Given text -

American author and entrepreneur

Grant Sabatier (born December 13, 1984) is an American author, podcaster, and entrepreneur. He is best known for his international bestselling book Financial Freedom (2019). Sabatier also founded a personal finance website, Millennial Money and hosted the podcast Financial Freedom. He is currently the CEO of MMG Media Group, a company that owns personal finance websites. Grant is also the owner of Clintonville Books and Columbus Rare Books.

== Life ==
Grant grew up in Falls Church, Virginia, went to George Mason High School, and then attended the University of Chicago where he studied Philosophy. In 2010, at age 24, Sabatier was unable to find a job, so he taught himself digital marketing. Several months later, Sabatier was hired at a digital marketing agency. After reading more than 300 personal finance books and realizing that retirement seemed unattainable at his current salary, he quit to start a consulting business.

Despite the rapid growth of the consulting business, Sabatier consciously avoided lifestyle inflation. By saving more than 80% of his six-figure income, Sabatier amassed $1.25 million and reached financial independence by age 30.

== Works ==
Sabatier's first book, Financial Freedom: A Proven Path to All the Money You Will Ever Need, (published by Penguin Random House on February 5, 2019) has been translated into 15 languages and is popular in the FIRE movement. The book chronicles his efforts to reach financial independence at a young age and includes a step-by-step framework designed to help readers do the same. In 2020, LinkedIn Learning optioned the rights of the book and released a course designed around its content. Grant's second Book Inner Entrepreneur: A Proven Path to Profit and Peace was published by Penguin Random House on March 12, 2025.

Sabatier has hosted or co-hosted two podcasts, including hosting "Financial Freedom", on which he interviewed guests about making money and living meaningful lives; co-hosting "Millennial Money Minutes", whose five-minute episodes discussed personal finance topics.

Sabatier's blog, "Millennial Money", aimed to help others "make smarter financial decisions, build more successful companies, reach financial independence and live richer lives. It was acquired by the Motley Fool in October 2020 and was re-acquired by Sabatier through his company MMG Media Group in July 2022.

Data to examine -
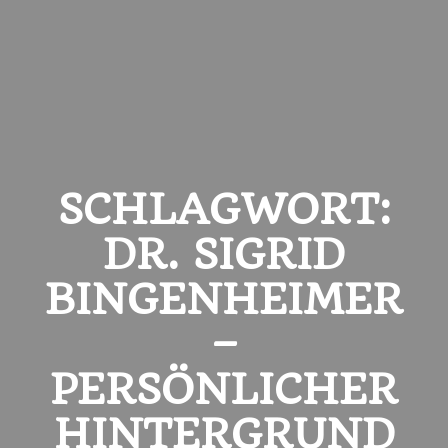
SCHLAGWORT:
DR. SIGRID
BINGENHEIMER
–
PERSÖNLICHER
HINTERGRUND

Activity -
Reproduce word for word the portion of the Grant Sabatier biography starting with "Despite the rapid" and going on through "March 12, 2025.".

Task response -
Despite the rapid growth of the consulting business, Sabatier consciously avoided lifestyle inflation. By saving more than 80% of his six-figure income, Sabatier amassed $1.25 million and reached financial independence by age 30.

== Works ==
Sabatier's first book, Financial Freedom: A Proven Path to All the Money You Will Ever Need, (published by Penguin Random House on February 5, 2019) has been translated into 15 languages and is popular in the FIRE movement. The book chronicles his efforts to reach financial independence at a young age and includes a step-by-step framework designed to help readers do the same. In 2020, LinkedIn Learning optioned the rights of the book and released a course designed around its content. Grant's second Book Inner Entrepreneur: A Proven Path to Profit and Peace was published by Penguin Random House on March 12, 2025.